I grip the phone until the metal bites into my hand. Eight birthdays. Eight Christmases. Eight long years of a part of me living a life, I had no role in.
“Right. Can you send me that picture?” I hand the phone back to her, attempting to keep my emotions hidden. I can carry Connor with me on my phone until I see him.
“I will, but Bryn…”
I stand, interrupting her. “I can’t talk to you anymore because I can’t promise I won’t lose my shit.” I clench and unclench my hands, the image of Connor all I can see. “I thought this would help, but the last few days are like somebody has knifed me in the heart. Talking to you twisted it deeper.”
A tear escapes Hannah’s eye, tears I’ve willed her not to cry because it would weaken me. However many times she explains, I will never, ever understand how she could do this to me – to us. Before I give in to Hannah when I’m not prepared to forgive her yet, I walk away.
****
My extended family arrange to be tested as suitable donors while I prepare to travel to Australia and see my eight-year-old son for the first time. I should tell Avery but I don’t know what to say. I don’t tell the guys either. My head is fucked. They never knew about Hannah, all lost in their own worlds in the months me and Hannah were together, and I don’t want to tell them yet. Family fallout was enough to deal with, trying to explain what the fuck just happened to anybody else adds to more people trying to influence my decisions. I do this on my own and deal with this in my usual way. On my own. When I want to share, I will.
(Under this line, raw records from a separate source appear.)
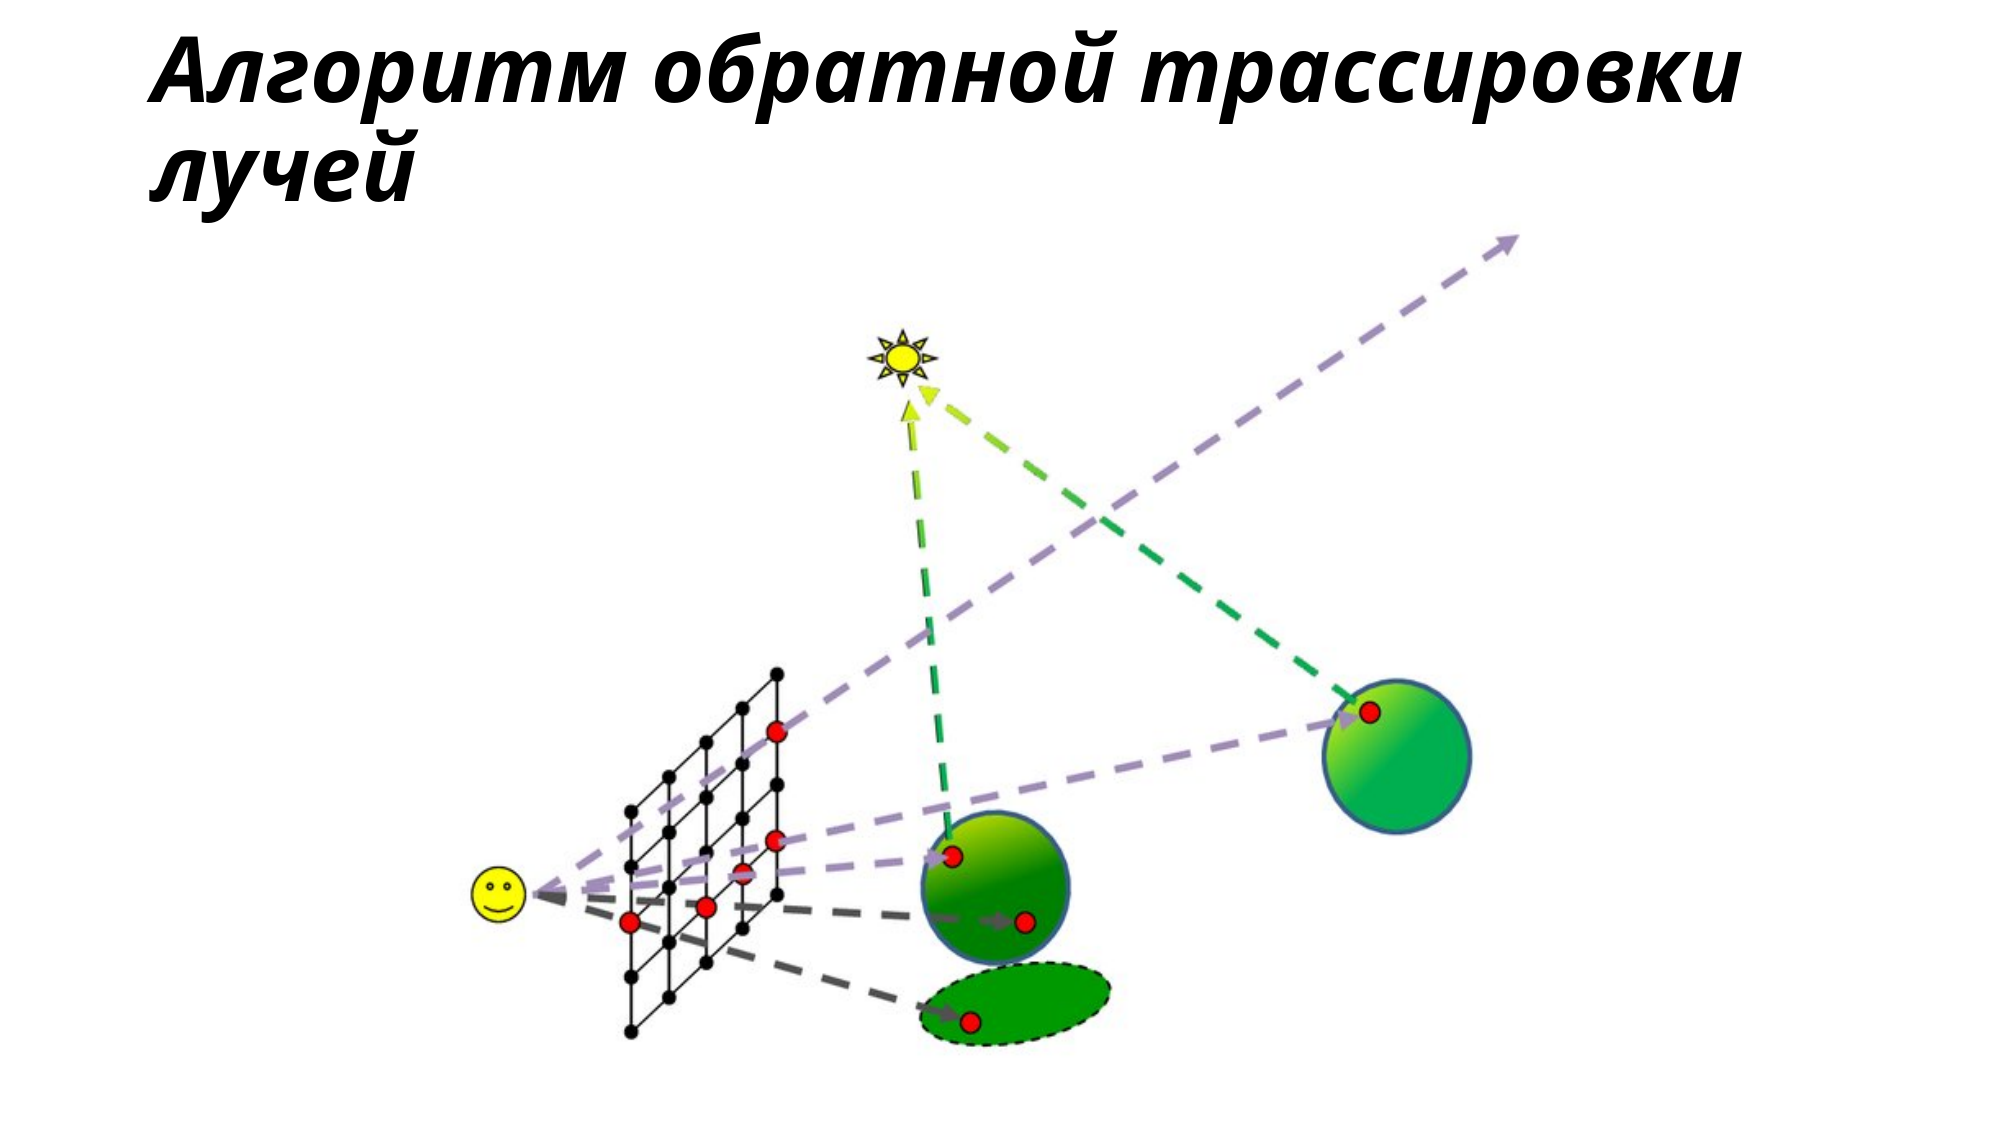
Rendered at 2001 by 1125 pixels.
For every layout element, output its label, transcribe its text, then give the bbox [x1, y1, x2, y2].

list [456, 221, 1543, 1066]
title Алгоритм обратной трассировки лучей [137, 13, 1863, 232]
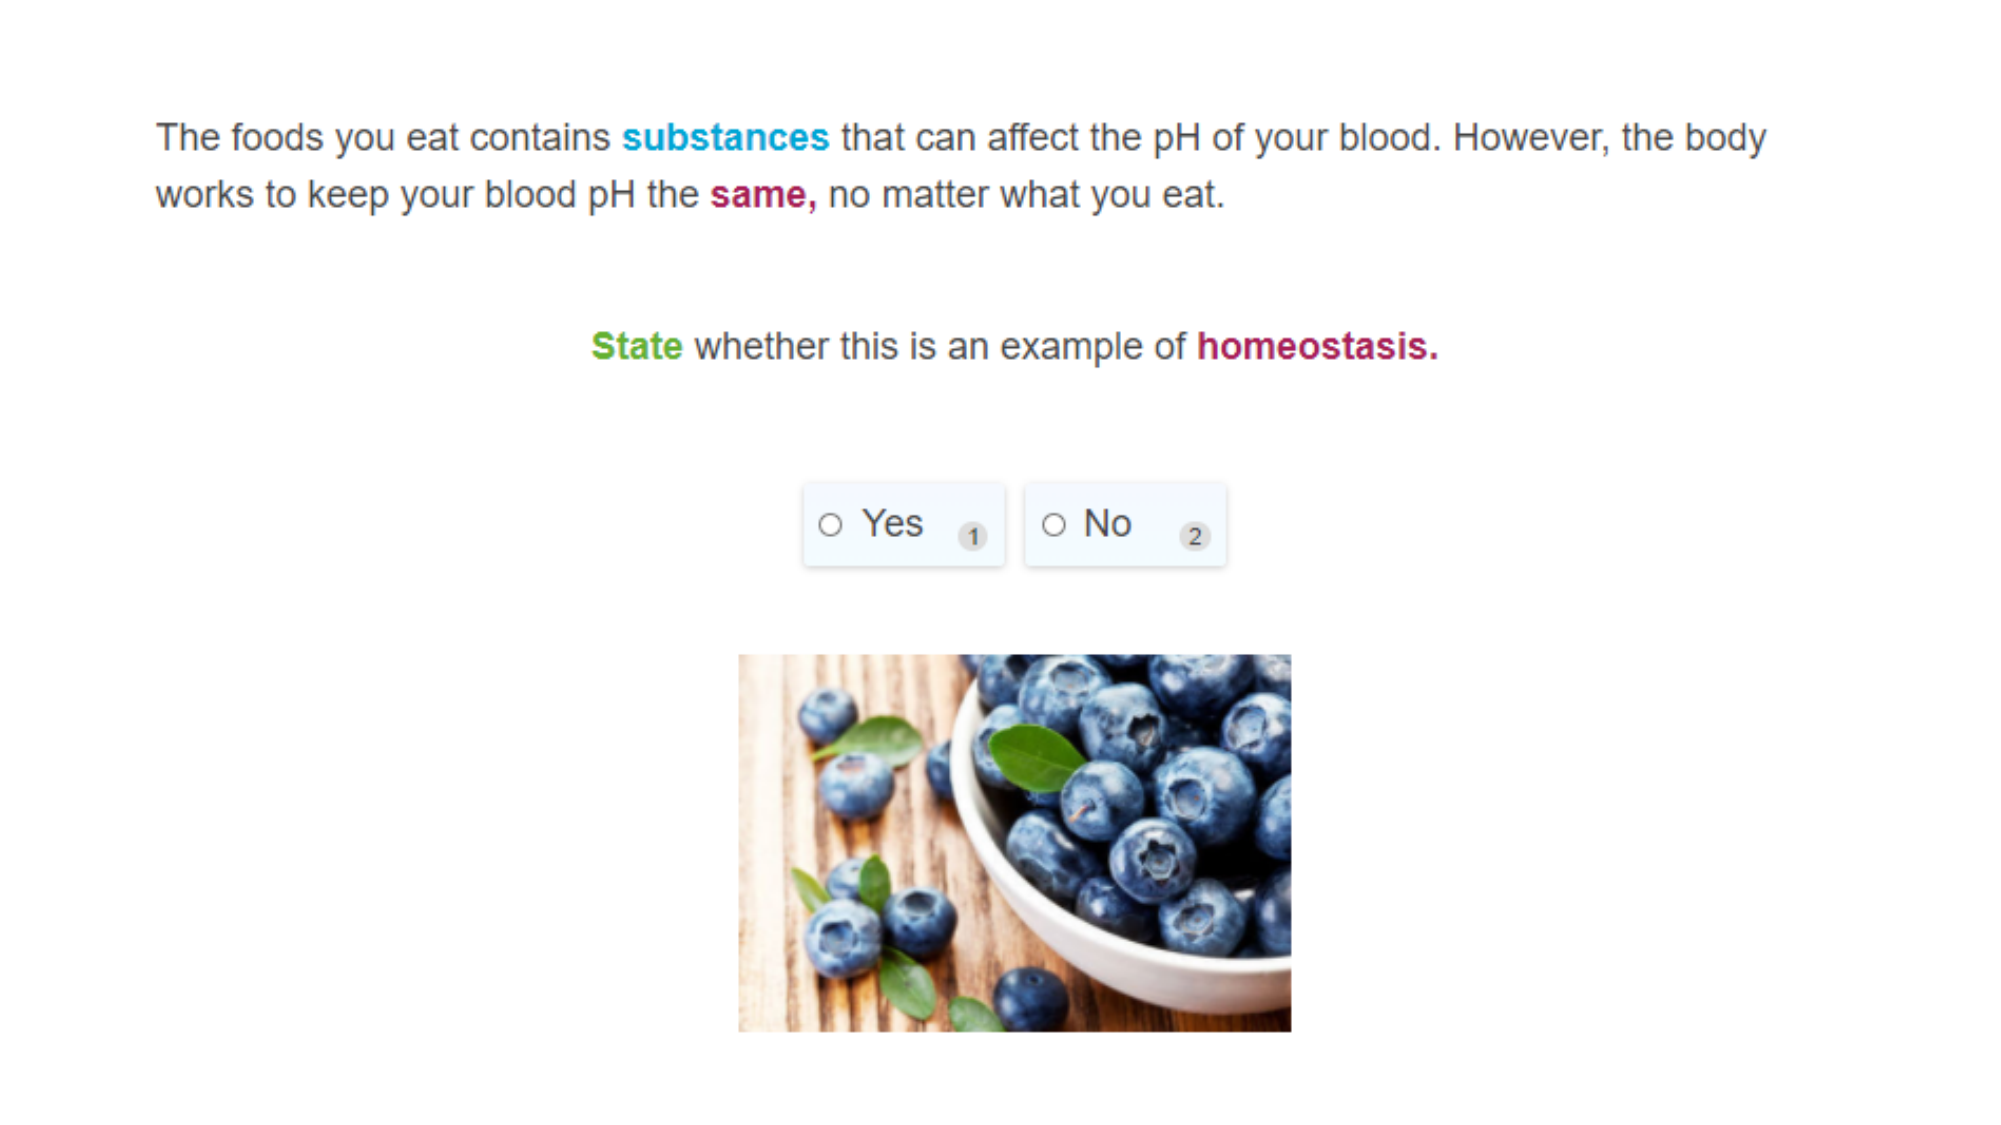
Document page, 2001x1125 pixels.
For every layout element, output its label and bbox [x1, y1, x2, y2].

picture [119, 96, 1815, 1039]
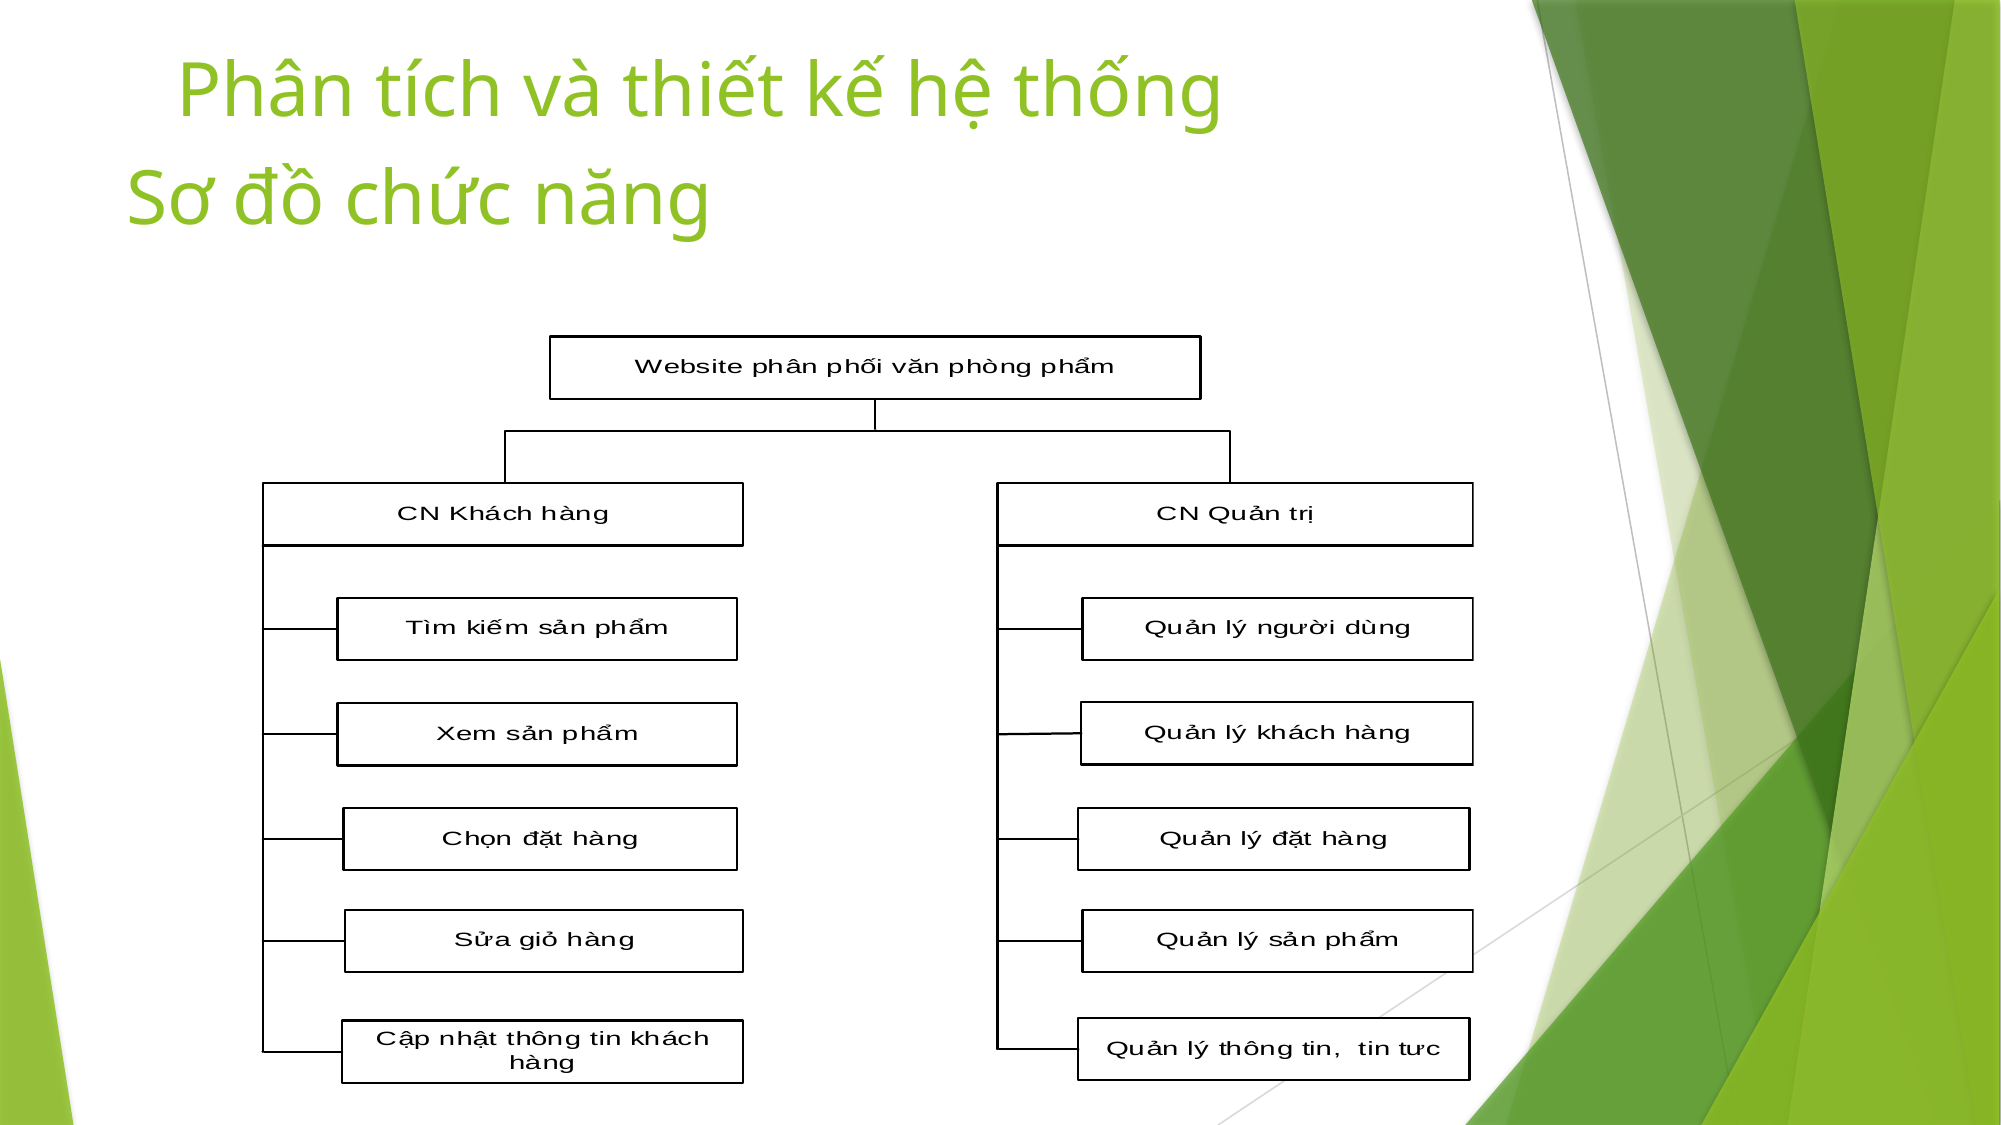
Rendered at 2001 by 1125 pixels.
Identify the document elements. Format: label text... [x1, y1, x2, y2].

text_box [258, 333, 1475, 1085]
title Sơ đồ chức năng [111, 142, 1522, 274]
text_box Phân tích và thiết kế hệ thống [161, 34, 1572, 143]
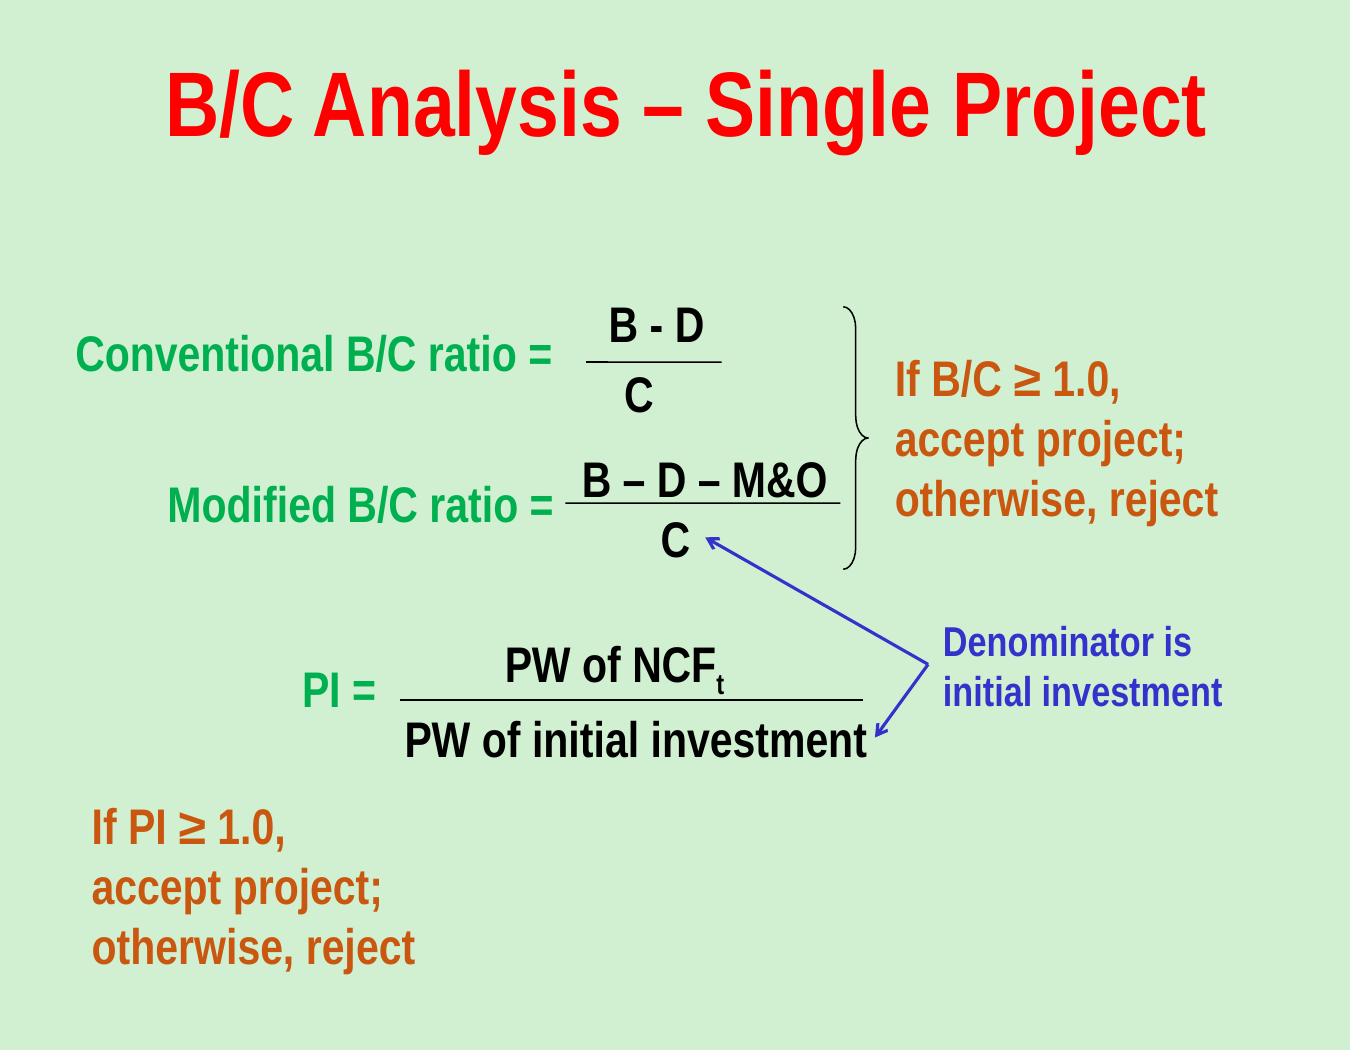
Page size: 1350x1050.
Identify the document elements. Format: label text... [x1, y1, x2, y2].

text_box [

One person from the Blue Phoenix world needs to know, the man who’s stayed off my back, relieved that one of his protégés kept out of trouble. Steve, our manager and the surrogate dad we don’t want him to be. Yeah, we’ve clashed a few times because I don’t take well to him talking down to us now we’re older but normally we get on okay.
Steve can put measures in place to head off the scandal about to hit. I’m not denying anything, and Hannah isn’t threatening press involvement so his job should be easy.
Bryn Hughes, the quiet and mysterious member of Blue Phoenix finally reveals his secret. One he didn’t even know he had.